*** Block opens ***

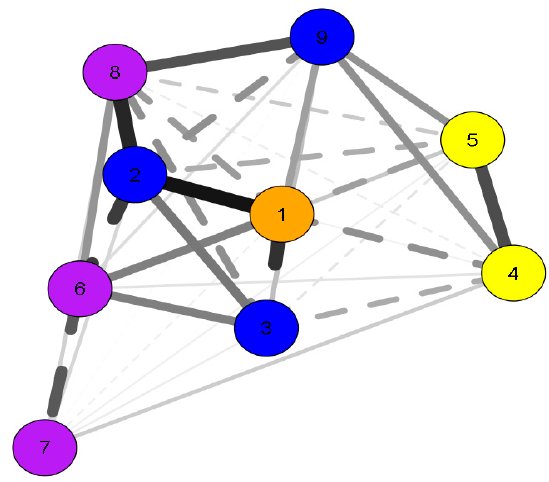
Figure 1. Network associations between compliance with screen time recommendation, sex, body mass index, fundamental motor skills, executive functions, and age. Orange node = compliance with screen time recommendation; blue nodes = anagraphics and anthropometrics; yellow nodes = fundamental motor skills; purple nodes = executive function trials; 1 = compliance with screen time recommendation; 2 = sex; 3 = body mass index; 4 = locomotion score; 5 = object control score; 6 = accuracy of Go; 7 = reaction time of Go; 8 = accuracy of No Go; 9 = age.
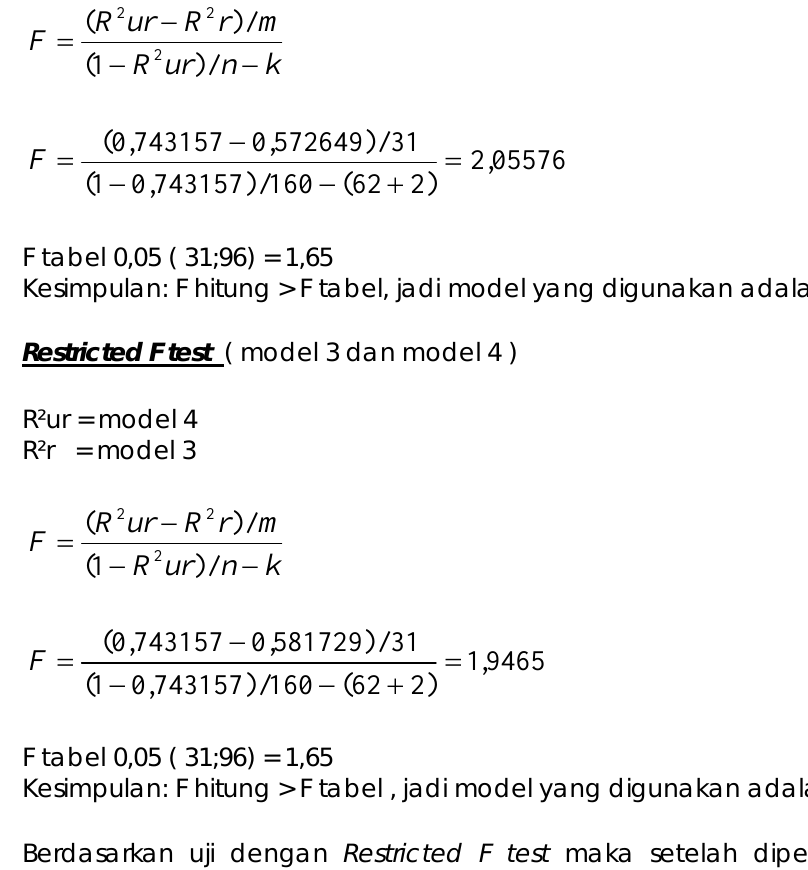
tabel. Pada model 2 intercept bervariasi antar 32 perusahaan namun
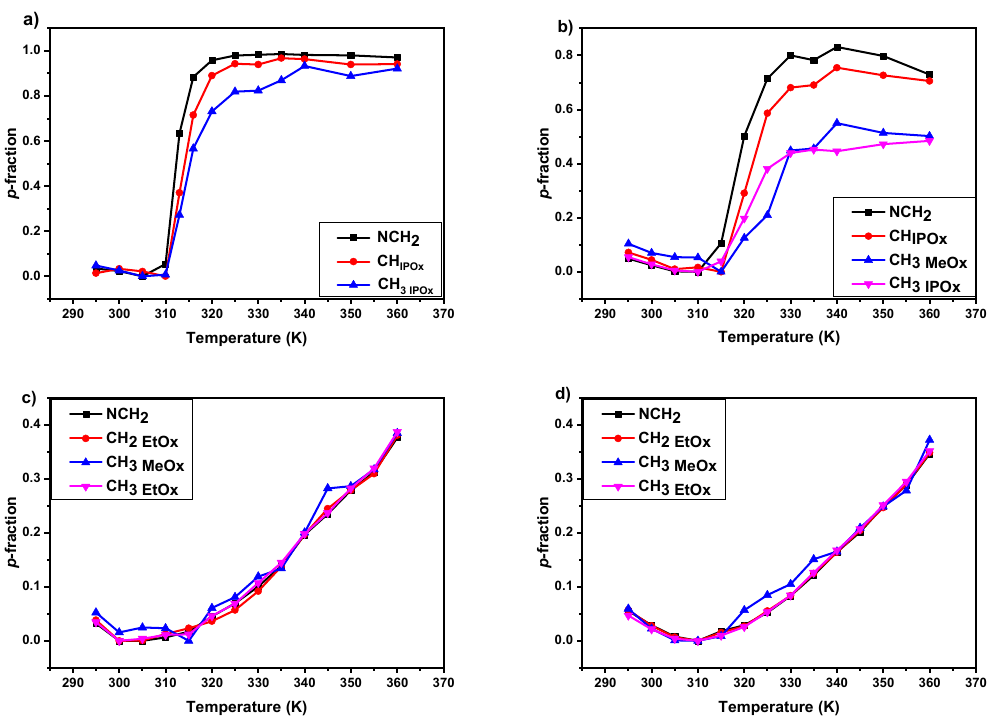
Figure 4. Temperature dependences of the fraction p as determined for all signals of various proton types in D 2 O solutions ( c = 5 wt%) of PIPOx homopolymer ( a ) and P(MeOx / IPOx)(14 / 86) ( b ), P(MeOx / EtOx)(28 / 72) ( c ), P(MeOx / EtOx)(7 / 93) ( d ) copolymers during gradual heating. Temperature dependences of the fraction p of D 2 O solutions ( c = 5 wt %) of all investigated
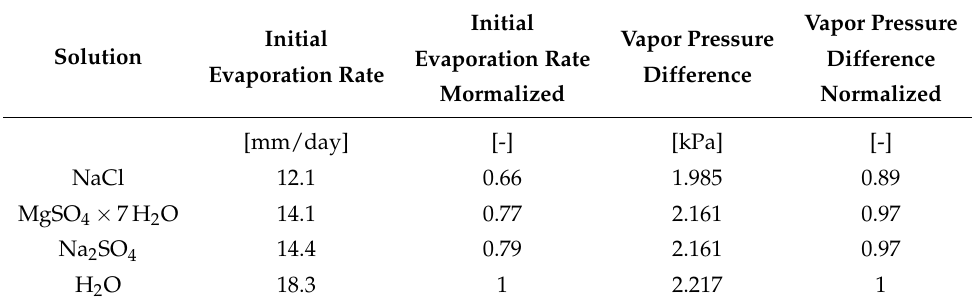
= 0.950kPa was amb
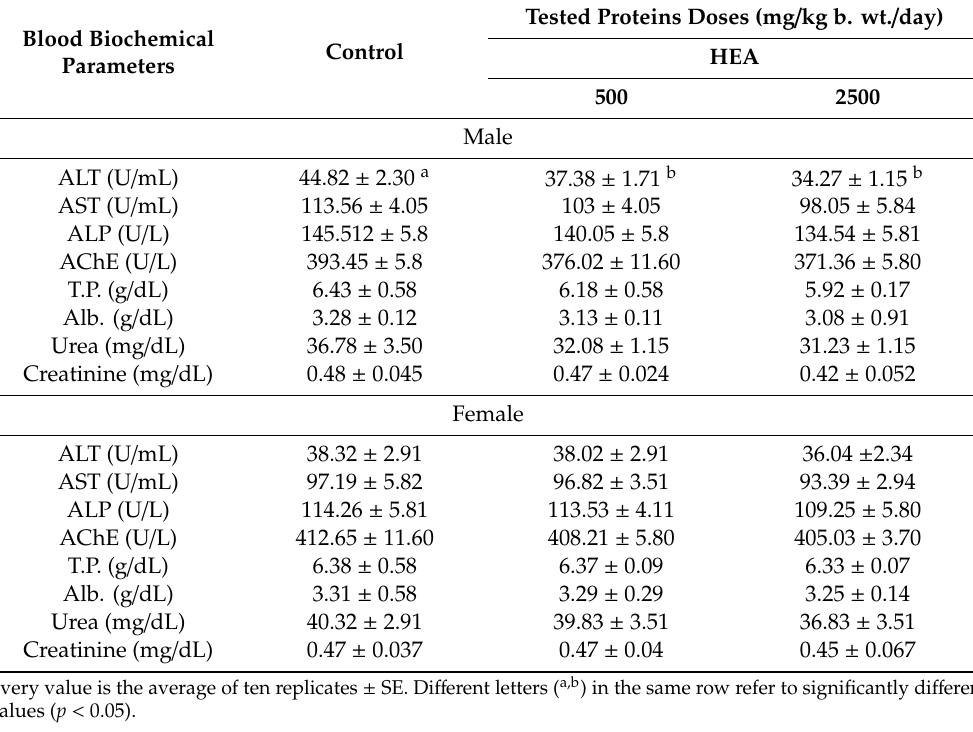
Figure 7. Histopathological examination of H&E stained sections of liver of male and female albino rats administered 2500 mg/kg body weight of HEA as compared to control (0 mg/kg body weight) using 1200× magnification power. 3. Discussion The occurrence and spread of antibiotic resistant bacteria are pressing public health problems worldwide [13,34,42]. Many bacteria have become resistant against many antimicrobial agents. The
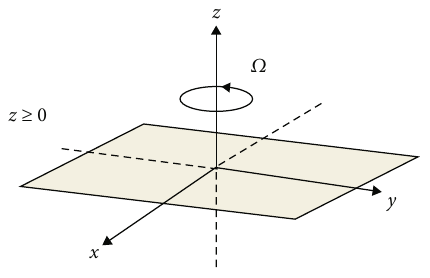
Figure 1: Graphical representation of fl uid fl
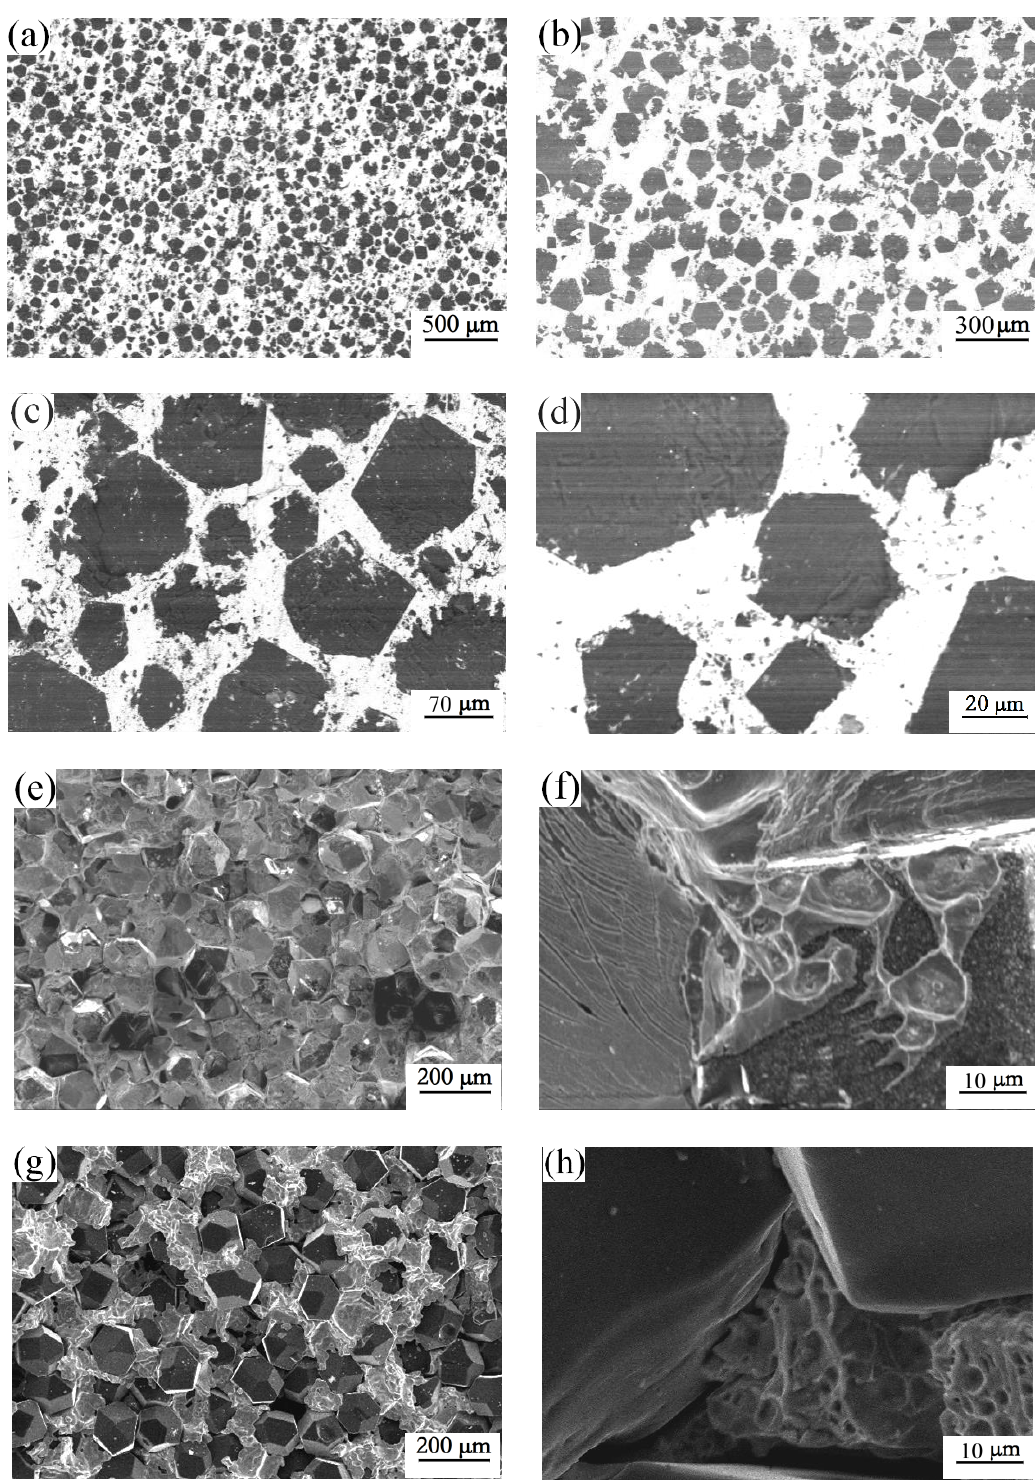
Figure 4. Micro-morphology of diamond-copper composites: ( a – d ) the polished surface of the composites; ( e , f ) fracture surface of ZrC/Zr-coated diamond-copper composites; ( g , h ) fracture surface of uncoated diamond-copper composites.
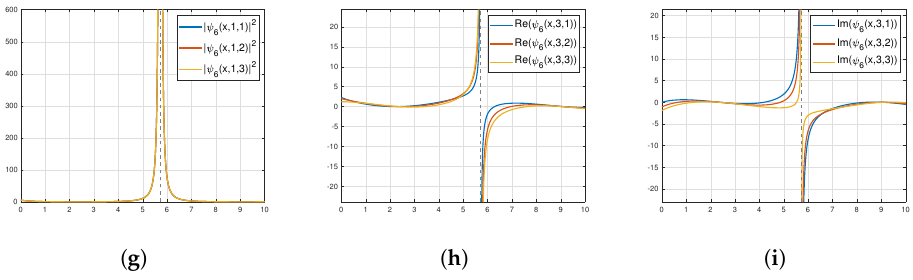
Figure 3. 3D plots of ψ 6 ( x ,3, t ) in Equation (29): ( a ) the graph of the square of the modulus; ( b ) the graph of the real part; and ( c ) the graph of the imaginary part. Contour plots of ψ 6 ( x ,3, t ) in Equation (29): ( d ) the graph of the square of the modulus; ( e ) the graph of the real part; and ( f ) the graph of the imaginary part. 2D plots of ψ 6 ( x ,3, t ) in Equation (29): ( g ) the graph of the square of the modulus; ( h ) the graph of the real part; and ( i ) the graph of the imaginary part for p = 0.75, q = 0.5, and r = −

*** Block closes ***

To do:
Print an exact copy of the lines above, from the one containing "Figure 4. Temperature" through the one containing "Figure 1: Graphical", and leave out the pictures.

Exercise solution:
Figure 4. Temperature dependences of the fraction p as determined for all signals of various proton types in D 2 O solutions ( c = 5 wt%) of PIPOx homopolymer ( a ) and P(MeOx / IPOx)(14 / 86) ( b ), P(MeOx / EtOx)(28 / 72) ( c ), P(MeOx / EtOx)(7 / 93) ( d ) copolymers during gradual heating. Temperature dependences of the fraction p of D 2 O solutions ( c = 5 wt %) of all investigated
= 0.950kPa was amb
Figure 7. Histopathological examination of H&E stained sections of liver of male and female albino rats administered 2500 mg/kg body weight of HEA as compared to control (0 mg/kg body weight) using 1200× magnification power. 3. Discussion The occurrence and spread of antibiotic resistant bacteria are pressing public health problems worldwide [13,34,42]. Many bacteria have become resistant against many antimicrobial agents. The
Figure 1: Graphical representation of fl uid fl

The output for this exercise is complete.